*Texte à lire*:
---

Vendée Globe : Alan Roura, le benjamin globe-trotter est à l'heure suisse
Un Suisse sur le Vendée c’est plutôt original, pourquoi venir des montagnes affronter les océans ?
Alan Roura : "Je ne suis pas le premier marin suisse, on est plutôt proche de l’océan avec notre petit lac de Genève sur lequel ça navigue tous les jours, on a une attirance et un esprit maritime récurrent en suisse. Avant moi, Dominique Wavre et Bernard Stamm ont pris le départ des Sables. J’ai engrangé beaucoup d’expérience avec Bernard. On ne s’est pas beaucoup vu, mais il m’a vraiment conseillé, ça m’a permis de relativiser sur pas mal de choses, comme être dur sur l’océan et il a raison. En plus j’ai terminé mon premier Vendée (12e) sur le bateau qu’il avait construit en 2000, forcément ça crée des liens. Il y a beaucoup de marins suisses qui voyagent car on aime ça. Certains ont de l’argent c’est vrai, moi pas vraiment. Mais je pense qu’on a souvent envie de partir de chez nous. J’ai passé plus de temps à voyager autour du monde qu’à rester en Suisse, ça m’a donné le goût du large. Sur un petit bateau de 13 mètres c’est l’école de la vie, c’est ce qui me permet d’être là."

---

[Éléments stockés du jeu de données]
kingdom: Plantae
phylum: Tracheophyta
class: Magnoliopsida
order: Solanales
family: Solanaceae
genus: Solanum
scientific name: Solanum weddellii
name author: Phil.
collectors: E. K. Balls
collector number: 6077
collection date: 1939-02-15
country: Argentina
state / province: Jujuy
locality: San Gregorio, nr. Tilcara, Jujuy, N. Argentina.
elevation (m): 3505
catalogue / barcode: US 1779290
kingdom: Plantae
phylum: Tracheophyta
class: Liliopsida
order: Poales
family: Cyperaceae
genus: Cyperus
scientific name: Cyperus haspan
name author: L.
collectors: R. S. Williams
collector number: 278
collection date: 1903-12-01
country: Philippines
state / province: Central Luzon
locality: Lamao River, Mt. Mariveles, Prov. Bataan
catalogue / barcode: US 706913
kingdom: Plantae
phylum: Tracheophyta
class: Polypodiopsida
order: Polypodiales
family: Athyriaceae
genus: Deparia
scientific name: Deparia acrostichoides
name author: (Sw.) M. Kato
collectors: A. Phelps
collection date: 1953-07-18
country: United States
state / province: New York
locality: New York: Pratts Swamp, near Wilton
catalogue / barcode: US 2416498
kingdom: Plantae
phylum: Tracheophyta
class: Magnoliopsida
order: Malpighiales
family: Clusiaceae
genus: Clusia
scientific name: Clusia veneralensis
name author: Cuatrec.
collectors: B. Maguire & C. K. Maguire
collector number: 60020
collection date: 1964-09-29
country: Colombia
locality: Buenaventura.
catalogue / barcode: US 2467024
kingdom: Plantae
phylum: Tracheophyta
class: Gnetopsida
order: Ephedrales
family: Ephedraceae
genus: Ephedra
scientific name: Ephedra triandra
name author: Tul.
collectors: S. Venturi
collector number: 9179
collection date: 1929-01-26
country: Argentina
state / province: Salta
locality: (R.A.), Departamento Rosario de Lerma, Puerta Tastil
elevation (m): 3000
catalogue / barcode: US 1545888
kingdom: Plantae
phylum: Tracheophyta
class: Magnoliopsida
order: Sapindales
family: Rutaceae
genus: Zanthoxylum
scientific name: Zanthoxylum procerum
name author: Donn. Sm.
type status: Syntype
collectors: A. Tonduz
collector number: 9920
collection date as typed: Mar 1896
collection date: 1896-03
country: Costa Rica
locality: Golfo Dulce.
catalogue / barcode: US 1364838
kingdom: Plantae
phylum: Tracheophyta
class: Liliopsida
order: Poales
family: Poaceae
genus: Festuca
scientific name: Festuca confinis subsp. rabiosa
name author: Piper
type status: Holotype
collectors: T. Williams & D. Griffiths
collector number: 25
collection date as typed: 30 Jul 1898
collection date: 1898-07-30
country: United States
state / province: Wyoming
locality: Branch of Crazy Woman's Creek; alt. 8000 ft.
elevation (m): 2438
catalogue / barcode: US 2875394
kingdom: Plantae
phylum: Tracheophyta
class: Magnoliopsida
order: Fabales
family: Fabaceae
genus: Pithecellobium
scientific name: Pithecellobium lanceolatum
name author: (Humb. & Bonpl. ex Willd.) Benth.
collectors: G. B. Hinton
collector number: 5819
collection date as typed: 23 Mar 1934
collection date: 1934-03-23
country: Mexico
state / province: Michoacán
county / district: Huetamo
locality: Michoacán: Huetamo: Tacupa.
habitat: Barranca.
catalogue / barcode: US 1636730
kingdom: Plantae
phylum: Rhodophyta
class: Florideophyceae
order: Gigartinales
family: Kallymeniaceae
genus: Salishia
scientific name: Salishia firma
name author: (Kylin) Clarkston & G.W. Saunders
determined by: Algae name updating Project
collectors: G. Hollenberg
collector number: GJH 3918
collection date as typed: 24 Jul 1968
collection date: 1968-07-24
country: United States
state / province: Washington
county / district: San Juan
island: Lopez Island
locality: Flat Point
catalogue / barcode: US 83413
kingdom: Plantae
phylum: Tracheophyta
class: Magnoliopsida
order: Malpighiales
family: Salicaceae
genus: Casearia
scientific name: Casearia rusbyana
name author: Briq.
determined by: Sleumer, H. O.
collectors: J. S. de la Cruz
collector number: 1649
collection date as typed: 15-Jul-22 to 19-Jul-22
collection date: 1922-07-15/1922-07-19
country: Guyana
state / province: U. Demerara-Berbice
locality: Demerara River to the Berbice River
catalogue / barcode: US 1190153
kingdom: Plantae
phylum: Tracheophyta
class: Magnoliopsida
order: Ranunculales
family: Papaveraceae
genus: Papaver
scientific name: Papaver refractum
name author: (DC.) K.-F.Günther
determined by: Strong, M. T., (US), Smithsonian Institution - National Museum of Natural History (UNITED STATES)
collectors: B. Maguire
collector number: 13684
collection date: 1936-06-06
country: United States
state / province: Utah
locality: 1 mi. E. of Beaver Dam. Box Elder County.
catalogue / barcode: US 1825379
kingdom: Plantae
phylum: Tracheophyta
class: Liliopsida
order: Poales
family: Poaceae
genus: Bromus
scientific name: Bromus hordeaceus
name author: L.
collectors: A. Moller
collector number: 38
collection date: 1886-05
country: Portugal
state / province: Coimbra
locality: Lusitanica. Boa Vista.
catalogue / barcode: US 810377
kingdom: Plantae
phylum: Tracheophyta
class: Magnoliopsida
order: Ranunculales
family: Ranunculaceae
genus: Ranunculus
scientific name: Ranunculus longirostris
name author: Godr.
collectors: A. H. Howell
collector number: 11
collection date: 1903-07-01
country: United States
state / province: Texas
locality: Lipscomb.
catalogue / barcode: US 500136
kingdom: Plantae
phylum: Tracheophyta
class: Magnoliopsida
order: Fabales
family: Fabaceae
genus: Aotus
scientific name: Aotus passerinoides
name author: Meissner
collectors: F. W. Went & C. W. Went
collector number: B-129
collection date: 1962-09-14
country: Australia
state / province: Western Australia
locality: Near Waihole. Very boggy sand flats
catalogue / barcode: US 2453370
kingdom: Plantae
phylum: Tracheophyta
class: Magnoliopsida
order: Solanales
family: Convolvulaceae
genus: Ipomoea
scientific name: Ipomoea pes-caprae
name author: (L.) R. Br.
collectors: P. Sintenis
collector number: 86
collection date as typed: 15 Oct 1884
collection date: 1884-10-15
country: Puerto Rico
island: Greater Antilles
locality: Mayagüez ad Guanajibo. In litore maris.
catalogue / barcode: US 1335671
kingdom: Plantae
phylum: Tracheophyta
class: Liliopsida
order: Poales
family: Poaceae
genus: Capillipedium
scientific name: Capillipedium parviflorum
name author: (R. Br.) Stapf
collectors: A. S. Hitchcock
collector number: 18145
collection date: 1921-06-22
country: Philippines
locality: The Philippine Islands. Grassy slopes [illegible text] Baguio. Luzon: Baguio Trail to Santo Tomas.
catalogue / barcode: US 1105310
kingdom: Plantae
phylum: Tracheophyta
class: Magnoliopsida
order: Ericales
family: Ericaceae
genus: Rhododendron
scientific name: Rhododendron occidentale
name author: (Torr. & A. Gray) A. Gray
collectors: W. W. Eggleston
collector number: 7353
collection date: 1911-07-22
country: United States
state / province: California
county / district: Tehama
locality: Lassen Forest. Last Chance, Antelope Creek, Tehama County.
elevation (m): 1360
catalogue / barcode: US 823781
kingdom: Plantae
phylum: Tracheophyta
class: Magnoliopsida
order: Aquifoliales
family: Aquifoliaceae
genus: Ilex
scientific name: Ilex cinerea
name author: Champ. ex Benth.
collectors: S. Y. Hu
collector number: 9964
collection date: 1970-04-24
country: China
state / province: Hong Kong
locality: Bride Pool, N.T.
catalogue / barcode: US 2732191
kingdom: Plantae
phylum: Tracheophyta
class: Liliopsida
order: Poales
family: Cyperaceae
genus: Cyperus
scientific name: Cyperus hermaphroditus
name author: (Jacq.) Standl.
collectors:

---

*Consigne*:
Dans l'entretien avec Alan Roura, à quelle place a-t-il terminé son premier Vendée Globe ?

*Résultat de l'exercice*:
Il a terminé 12e.